— Goal —
Reproduce each line of the entries below without changing anything.

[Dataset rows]
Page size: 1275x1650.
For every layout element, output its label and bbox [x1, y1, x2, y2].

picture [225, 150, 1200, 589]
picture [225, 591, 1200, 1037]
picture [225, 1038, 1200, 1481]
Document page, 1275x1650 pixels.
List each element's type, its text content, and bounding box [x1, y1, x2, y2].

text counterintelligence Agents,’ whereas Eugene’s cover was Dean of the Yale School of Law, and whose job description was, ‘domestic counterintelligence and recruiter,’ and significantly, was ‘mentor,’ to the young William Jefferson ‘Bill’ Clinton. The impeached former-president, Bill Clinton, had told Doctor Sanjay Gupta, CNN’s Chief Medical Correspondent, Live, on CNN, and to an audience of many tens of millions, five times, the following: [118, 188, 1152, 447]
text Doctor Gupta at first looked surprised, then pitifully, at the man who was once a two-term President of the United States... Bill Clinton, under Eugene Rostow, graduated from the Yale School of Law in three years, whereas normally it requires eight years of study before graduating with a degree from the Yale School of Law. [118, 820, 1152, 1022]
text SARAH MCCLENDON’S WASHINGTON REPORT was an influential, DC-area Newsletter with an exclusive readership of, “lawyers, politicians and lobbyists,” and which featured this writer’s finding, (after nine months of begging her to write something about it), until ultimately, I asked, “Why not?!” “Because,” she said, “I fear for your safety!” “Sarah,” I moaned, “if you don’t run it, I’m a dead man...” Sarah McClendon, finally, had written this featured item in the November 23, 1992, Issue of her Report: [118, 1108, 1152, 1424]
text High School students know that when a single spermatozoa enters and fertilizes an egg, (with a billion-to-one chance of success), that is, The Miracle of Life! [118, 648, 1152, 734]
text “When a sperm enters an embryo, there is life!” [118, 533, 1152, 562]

— Answer to the problem —
Page size: 1275x1650.
For every layout element, output its label and bbox [x1, y1, x2, y2].

picture [225, 150, 1200, 589]
picture [225, 591, 1200, 1037]
picture [225, 1038, 1200, 1481]
Document page, 1275x1650 pixels.
List each element's type, its text content, and bounding box [x1, y1, x2, y2].

text counterintelligence Agents,’ whereas Eugene’s cover was Dean of the Yale School of Law, and whose job description was, ‘domestic counterintelligence and recruiter,’ and significantly, was ‘mentor,’ to the young William Jefferson ‘Bill’ Clinton. The impeached former-president, Bill Clinton, had told Doctor Sanjay Gupta, CNN’s Chief Medical Correspondent, Live, on CNN, and to an audience of many tens of millions, five times, the following: [118, 188, 1152, 447]
text Doctor Gupta at first looked surprised, then pitifully, at the man who was once a two-term President of the United States... Bill Clinton, under Eugene Rostow, graduated from the Yale School of Law in three years, whereas normally it requires eight years of study before graduating with a degree from the Yale School of Law. [118, 820, 1152, 1022]
text SARAH MCCLENDON’S WASHINGTON REPORT was an influential, DC-area Newsletter with an exclusive readership of, “lawyers, politicians and lobbyists,” and which featured this writer’s finding, (after nine months of begging her to write something about it), until ultimately, I asked, “Why not?!” “Because,” she said, “I fear for your safety!” “Sarah,” I moaned, “if you don’t run it, I’m a dead man...” Sarah McClendon, finally, had written this featured item in the November 23, 1992, Issue of her Report: [118, 1108, 1152, 1424]
text High School students know that when a single spermatozoa enters and fertilizes an egg, (with a billion-to-one chance of success), that is, The Miracle of Life! [118, 648, 1152, 734]
text “When a sperm enters an embryo, there is life!” [118, 533, 1152, 562]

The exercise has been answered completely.